Не странно ли, Жуковский требует соблюдение тайны! Он даже не вспоминает, что недавно поэт сам настаивал на том же. Выходит, его доверие к другу достигло критической точки. Он советует Геккернам, не обращая внимания на Пушкина, объявить о помолвке Дантеса, чтобы прекратить все слухи об ухаживании кавалергарда за Натальей Николаевной, и тем самым успокоить поэта, лишить пищи его богатое воображение. Не исключено, что взамен Жуковский брал на себя обязательство, если тайна дуэли раскроется, и общество узнает о вызове, подтвердить, что брак между Дантесом и Екатериной не был средством избежать дуэли. Во всяком случае, он чувствовал, что при дальнейшем развитии скандала, как честный человек, вынужден свидетельствовать против Пушкина, чего особенно боялся опять же, как честный человек. Это во многом объясняет, почему Жуковский так агрессивно, почти с угрозой, настаивал на соблюдении тайны:
А эта тайна хранится теперь между нами, нам ее должно и беречь. Прошу тебя в этом случае беречь и мою совесть. Если что-нибудь откроется и я буду это знать, то уже мне по совести нельзя будет утверждать того, что неминуемо должно нанести бесчестие. Напротив, я должен буду подать совет противный. Избавь меня от такой горестной необходимости. …Итак, требую тайны теперь и после. Сохранением этой тайны ты так же обязан и самому себе, ибо в этом деле и с твоей стороны есть много такого, в чем должен ты сказать: виноват! …Я увижусь с тобою перед обедом. Дождись меня[109].
Письмо это, конечно, поставило Пушкина в тупик. «Дождись меня» - означало «не уезжай к Геккерну, не переговорив со мной». Жуковский хотел должным образом подготовить поэта к встрече, а главное удостовериться, что он понимает серьезность момента. Пушкин дождался друга, еще раз выслушал его доводы, и, вероятно, понял, что интрига противника зашла слишком далеко и все меньше напоминает обычную дипломатическую хитрость. Или Геккерны все же отчаянно блефовали?! На этот вопрос должна была ответить назначенная встреча.

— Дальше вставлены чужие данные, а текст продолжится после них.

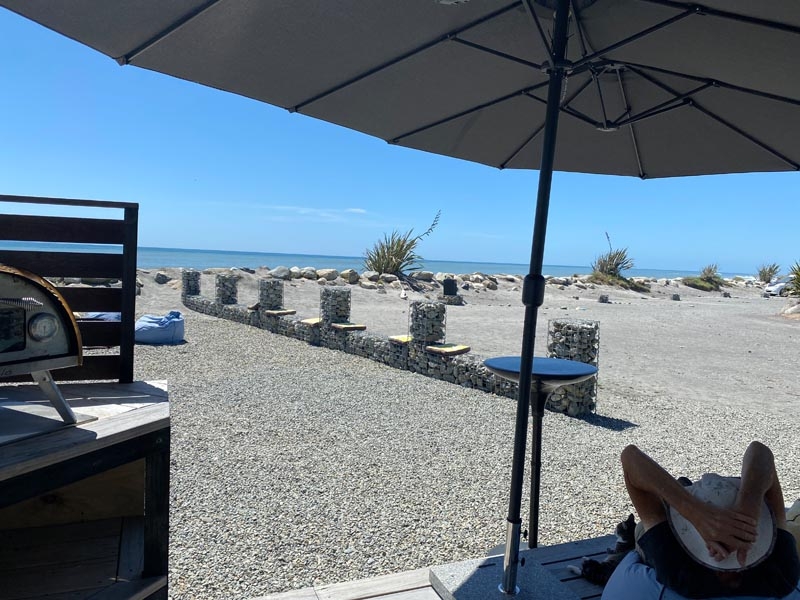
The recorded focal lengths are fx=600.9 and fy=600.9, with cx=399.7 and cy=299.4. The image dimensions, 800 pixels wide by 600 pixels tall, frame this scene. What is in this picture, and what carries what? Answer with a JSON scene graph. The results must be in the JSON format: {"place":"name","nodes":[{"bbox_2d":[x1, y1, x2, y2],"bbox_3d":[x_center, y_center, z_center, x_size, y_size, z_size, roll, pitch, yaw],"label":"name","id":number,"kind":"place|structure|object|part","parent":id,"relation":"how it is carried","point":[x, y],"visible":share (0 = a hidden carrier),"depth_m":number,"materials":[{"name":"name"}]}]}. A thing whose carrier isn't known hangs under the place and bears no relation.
{"place":"outdoors","nodes":[
{"label":"outdoors","id":0,"kind":"place"},
{"bbox_2d":[0,378,170,599],"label":"wooden table","id":1,"kind":"object","parent":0,"point":[156,469],"visible":0.89,"depth_m":2.08,"materials":[{"name":"brown wood"}]},
{"bbox_2d":[0,262,86,434],"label":"pizza oven","id":2,"kind":"object","parent":1,"relation":"on","point":[43,315],"visible":0.99,"depth_m":1.82,"materials":[{"name":"metal"}]},
{"label":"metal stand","id":3,"kind":"part","parent":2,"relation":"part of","materials":[{"name":"silver metal"}]},
{"bbox_2d":[0,197,138,384],"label":"wooden fence","id":4,"kind":"object","parent":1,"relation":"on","point":[123,311],"visible":0.72,"depth_m":2.41,"materials":[{"name":"brown wood"}]},
{"bbox_2d":[264,204,371,220],"label":"cloud","id":5,"kind":"structure","parent":0,"point":[302,212],"materials":[{"name":"white"}]},
{"bbox_2d":[1,244,755,280],"label":"sea","id":6,"kind":"structure","parent":0,"point":[166,261],"materials":[{"name":"blue liquid"}]},
{"bbox_2d":[179,268,598,418],"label":"stone wall","id":7,"kind":"structure","parent":0,"point":[232,305],"depth_m":8.73,"materials":[{"name":"grey stone"}]},
{"bbox_2d":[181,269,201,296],"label":"stone pillar","id":8,"kind":"structure","parent":7,"relation":"in","point":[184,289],"depth_m":15.58,"materials":[{"name":"grey stone"}]},
{"bbox_2d":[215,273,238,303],"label":"stone pillar","id":9,"kind":"structure","parent":7,"relation":"in","point":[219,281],"depth_m":13.91,"materials":[{"name":"grey stone"}]},
{"bbox_2d":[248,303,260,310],"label":"bench seat","id":10,"kind":"object","parent":7,"relation":"attached to","point":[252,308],"visible":0.61,"depth_m":12.17,"materials":[{"name":"brown"}]},
{"bbox_2d":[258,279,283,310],"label":"stone pillar","id":11,"kind":"structure","parent":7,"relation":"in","point":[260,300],"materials":[{"name":"grey stone"}]},
{"bbox_2d":[265,309,296,315],"bbox_3d":[-2.336,0.266,11.720,0.528,0.089,0.514,-2,6,-44],"label":"wooden seat","id":12,"kind":"object","parent":7,"relation":"attached to","point":[292,311],"visible":0.96,"depth_m":11.58,"materials":[{"name":"beige wood"}]},
{"bbox_2d":[299,317,323,325],"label":"bench seat","id":13,"kind":"object","parent":7,"relation":"attached to","point":[305,321],"visible":0.83,"depth_m":10.39,"materials":[{"name":"beige wood"}]},
{"bbox_2d":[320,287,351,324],"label":"stone pillar","id":14,"kind":"structure","parent":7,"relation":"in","point":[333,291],"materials":[{"name":"grey stone"}]},
{"bbox_2d":[331,322,366,330],"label":"bench seat","id":15,"kind":"object","parent":7,"relation":"attached to","point":[361,326],"visible":0.96,"depth_m":9.73,"materials":[{"name":"beige wood"}]},
{"bbox_2d":[388,334,412,343],"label":"bench seat","id":16,"kind":"object","parent":7,"relation":"attached to","point":[403,340],"visible":0.68,"depth_m":8.50,"materials":[{"name":"beige wood"}]},
{"bbox_2d":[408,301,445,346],"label":"stone pillar","id":17,"kind":"structure","parent":7,"relation":"in","point":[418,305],"depth_m":8.30,"materials":[{"name":"grey stone"}]},
{"bbox_2d":[425,342,469,355],"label":"bench seat","id":18,"kind":"object","parent":7,"relation":"attached to","point":[464,348],"visible":0.94,"depth_m":7.77,"materials":[{"name":"beige wood"}]},
{"bbox_2d":[0,0,799,277],"label":"sky","id":19,"kind":"structure","parent":0,"point":[444,254],"materials":[{"name":"blue"}]},
{"bbox_2d":[242,532,629,599],"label":"wooden deck","id":20,"kind":"structure","parent":0,"point":[368,599],"materials":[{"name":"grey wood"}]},
{"bbox_2d":[427,552,587,599],"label":"umbrella base","id":21,"kind":"object","parent":20,"relation":"on","point":[547,590],"visible":0.72,"depth_m":2.23,"materials":[{"name":"grey stone"}]},
{"bbox_2d":[3,0,799,599],"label":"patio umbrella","id":22,"kind":"object","parent":21,"relation":"in","point":[557,89],"visible":0.98,"depth_m":2.17,"materials":[{"name":"grey fabric"}]},
{"bbox_2d":[482,355,599,547],"bbox_3d":[0.662,0.797,2.943,0.576,0.966,0.571,0,5,-22],"label":"bar table","id":23,"kind":"object","parent":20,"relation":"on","point":[507,370],"visible":0.83,"depth_m":2.90,"materials":[{"name":"black metal"}]},
{"bbox_2d":[567,514,637,584],"bbox_3d":[0.861,0.966,2.349,0.363,0.191,0.240,0,5,-22],"label":"cat","id":24,"kind":"object","parent":20,"relation":"on","point":[612,560],"visible":0.66,"depth_m":2.30},
{"bbox_2d":[603,543,799,599],"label":"bean bag","id":25,"kind":"object","parent":20,"relation":"on","point":[628,555],"visible":0.44,"depth_m":1.95,"materials":[{"name":"fabric"}]},
{"bbox_2d":[615,440,799,599],"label":"man","id":26,"kind":"object","parent":25,"relation":"on","point":[658,473],"visible":0.76,"depth_m":1.88},
{"bbox_2d":[785,499,799,557],"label":"cushion","id":27,"kind":"object","parent":20,"relation":"on","point":[795,505],"visible":0.43,"depth_m":2.18,"materials":[{"name":"fabric"}]},
{"bbox_2d":[114,270,799,599],"label":"gravel","id":28,"kind":"structure","parent":0,"point":[620,412],"materials":[{"name":"grey gravel"}]},
{"bbox_2d":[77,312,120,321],"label":"bean bag","id":29,"kind":"object","parent":28,"relation":"on","point":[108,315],"visible":0.23,"depth_m":10.61,"materials":[{"name":"blue fabric"}]},
{"bbox_2d":[135,310,185,343],"bbox_3d":[-3.823,0.425,9.533,0.883,0.439,0.935,2,4,-4],"label":"bean bag","id":30,"kind":"object","parent":28,"relation":"on","point":[148,331],"visible":0.86,"depth_m":9.23,"materials":[{"name":"blue fabric"}]},
{"bbox_2d":[154,271,170,283],"bbox_3d":[-8.110,-0.737,20.496,0.600,0.399,0.606,6,6,40],"label":"rock","id":31,"kind":"object","parent":28,"relation":"on","point":[161,279],"visible":0.87,"depth_m":20.24,"materials":[{"name":"grey stone"}]},
{"bbox_2d":[270,266,291,279],"bbox_3d":[-4.474,-0.969,22.402,0.829,0.514,0.831,6,6,41],"label":"rock","id":32,"kind":"object","parent":28,"relation":"on","point":[279,269],"visible":0.9,"depth_m":22.07,"materials":[{"name":"grey stone"}]},
{"bbox_2d":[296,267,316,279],"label":"rock","id":33,"kind":"object","parent":28,"relation":"on","point":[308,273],"visible":0.89,"depth_m":23.26,"materials":[{"name":"stone"}]},
{"bbox_2d":[317,268,337,281],"bbox_3d":[-2.802,-0.929,22.938,0.790,0.499,0.790,6,6,43],"label":"rock","id":34,"kind":"object","parent":28,"relation":"on","point":[328,274],"visible":0.93,"depth_m":22.62,"materials":[{"name":"stone"}]},
{"bbox_2d":[341,269,359,283],"bbox_3d":[-1.957,-0.869,23.142,0.764,0.545,0.750,6,6,43],"label":"rock","id":35,"kind":"object","parent":28,"relation":"on","point":[350,278],"visible":0.91,"depth_m":22.83,"materials":[{"name":"stone"}]},
{"bbox_2d":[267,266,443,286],"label":"rock pile","id":36,"kind":"object","parent":28,"relation":"on","point":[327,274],"visible":0.79,"depth_m":23.30,"materials":[{"name":"stone"}]},
{"bbox_2d":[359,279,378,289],"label":"rock","id":37,"kind":"object","parent":28,"relation":"on","point":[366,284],"visible":0.97,"depth_m":21.25,"materials":[{"name":"stone"}]},
{"bbox_2d":[363,211,440,275],"bbox_3d":[-0.088,-2.111,24.287,3.833,3.012,3.846,0,5,-22],"label":"plant","id":38,"kind":"object","parent":28,"relation":"on","point":[378,254],"visible":0.84,"depth_m":24.08,"materials":[{"name":"green plant"}]},
{"bbox_2d":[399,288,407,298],"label":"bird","id":39,"kind":"object","parent":28,"relation":"on","point":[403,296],"visible":0.98,"depth_m":20.15},
{"bbox_2d":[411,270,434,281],"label":"rock","id":40,"kind":"object","parent":28,"relation":"on","point":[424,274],"visible":0.88,"depth_m":25.20,"materials":[{"name":"grey stone"}]},
{"bbox_2d":[442,277,457,296],"bbox_3d":[1.564,-0.354,18.963,0.511,0.638,0.492,2,4,4],"label":"black container","id":41,"kind":"object","parent":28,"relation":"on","point":[451,288],"visible":0.99,"depth_m":18.77,"materials":[{"name":"black"}]},
{"bbox_2d":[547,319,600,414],"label":"stone pillar","id":42,"kind":"structure","parent":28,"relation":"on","point":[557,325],"depth_m":6.12,"materials":[{"name":"grey stone"}]},
{"bbox_2d":[597,293,609,302],"bbox_3d":[7.595,-0.024,22.459,0.442,0.368,0.450,3,4,11],"label":"rock","id":43,"kind":"object","parent":28,"relation":"on","point":[602,300],"visible":0.99,"depth_m":22.32,"materials":[{"name":"grey stone"}]},
{"bbox_2d":[590,232,634,283],"bbox_3d":[10.652,-1.978,30.510,3.015,2.789,3.009,0,5,-22],"label":"shrub","id":44,"kind":"object","parent":28,"relation":"on","point":[616,264],"visible":0.82,"depth_m":30.31,"materials":[{"name":"green plant"}]},
{"bbox_2d":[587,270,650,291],"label":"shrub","id":45,"kind":"object","parent":28,"relation":"on","point":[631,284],"visible":0.74,"depth_m":30.12,"materials":[{"name":"green plant"}]},
{"bbox_2d":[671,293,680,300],"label":"rock","id":46,"kind":"object","parent":28,"relation":"on","point":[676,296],"visible":0.98,"depth_m":25.05,"materials":[{"name":"grey stone"}]},
{"bbox_2d":[683,263,722,290],"bbox_3d":[17.352,-1.263,34.272,2.713,1.648,2.515,0,5,-22],"label":"shrub","id":47,"kind":"object","parent":28,"relation":"on","point":[706,278],"visible":0.93,"depth_m":33.98,"materials":[{"name":"green plant"}]},
{"bbox_2d":[756,262,780,283],"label":"shrub","id":48,"kind":"object","parent":28,"relation":"on","point":[764,276],"visible":0.91,"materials":[{"name":"green plant"}]},
{"bbox_2d":[762,276,793,295],"bbox_3d":[21.664,-0.706,32.905,4.162,1.252,1.650,0,5,-22],"label":"car","id":49,"kind":"object","parent":28,"relation":"on","point":[779,284],"visible":0.67,"depth_m":32.32,"materials":[{"name":"white metal"}]},
{"bbox_2d":[781,302,799,315],"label":"rock","id":50,"kind":"object","parent":28,"relation":"on","point":[792,310],"visible":0.97,"depth_m":18.95,"materials":[{"name":"stone"}]},
{"bbox_2d":[785,261,799,295],"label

14 ноября, в субботу, в середине дня Пушкин и Геккерн съехались у Загряжской. Странная это была встреча. Прошло полторы недели после объявления вызова, но причина дуэли по-прежнему не была названа. Она, конечно, подразумевалась в пушкинской фразе: «За то, что он вел себя по отношению к моей жене так, как мне не подобает допускать». Но как «так» и что означало «так» на самом деле – наскок у Полетики или анонимный пасквиль - не знал даже Геккерн? Он, собственно, за тем и приехал на встречу, чтобы выведать, к чему следует готовиться. Ведь, если Пушкин сразу не принял брак Дантеса, как доказательство «истинных» намерений кавалергарда, значит, его претензии шли гораздо дальше? А Геккерны знали свои грешки и были готовы оправдывать их, поскольку, как мастера интриги, наперед обдумывали варианты возможного разоблачения. И только слух об анонимке страшил их, как событие, к которому они были срвершенно не причастны, а потому полностью не подготовлены.
Но вот что удивительно - как раз об анонимке на переговорах не было промолвлено ни слова, как будто ее и вовсе не существовало! Насколько естественней и проще было Пушкину «пригвоздить» противника смелой фразой в присутствии влиятельной родственницы и друга, и тем самым положить конец двусмысленностям и невольным обидам? Ведь мы знаем, что поэт, со слов Вяземского, с самого начала «заподозрил в их (анонимок - А.Л.) сочинении старого Геккерна и умер с этой уверенностью». Так от чего же он молчал, ради чего тянул время.
Тому есть два диаметрально противоположных объяснения. Первое относится к области психологии и тактики. Если бы Пушкин открыто обвинил Геккернов в написании анонимки, то снял бы с них ответственность за встречу у Полетики. Установить прямую связь между анонимкой и встречей было невозможно. Ныне она существует только на страницах научных изданий и в многочисленных воспоминаниях. В реальной жизни никого бы не убедило то, что красавец Дантес, как безнадежный интриган, пишет пасквиль на пренебрегшую им женщину, чтобы вызвать скандал в ее семье, и тем самым досадить ей?!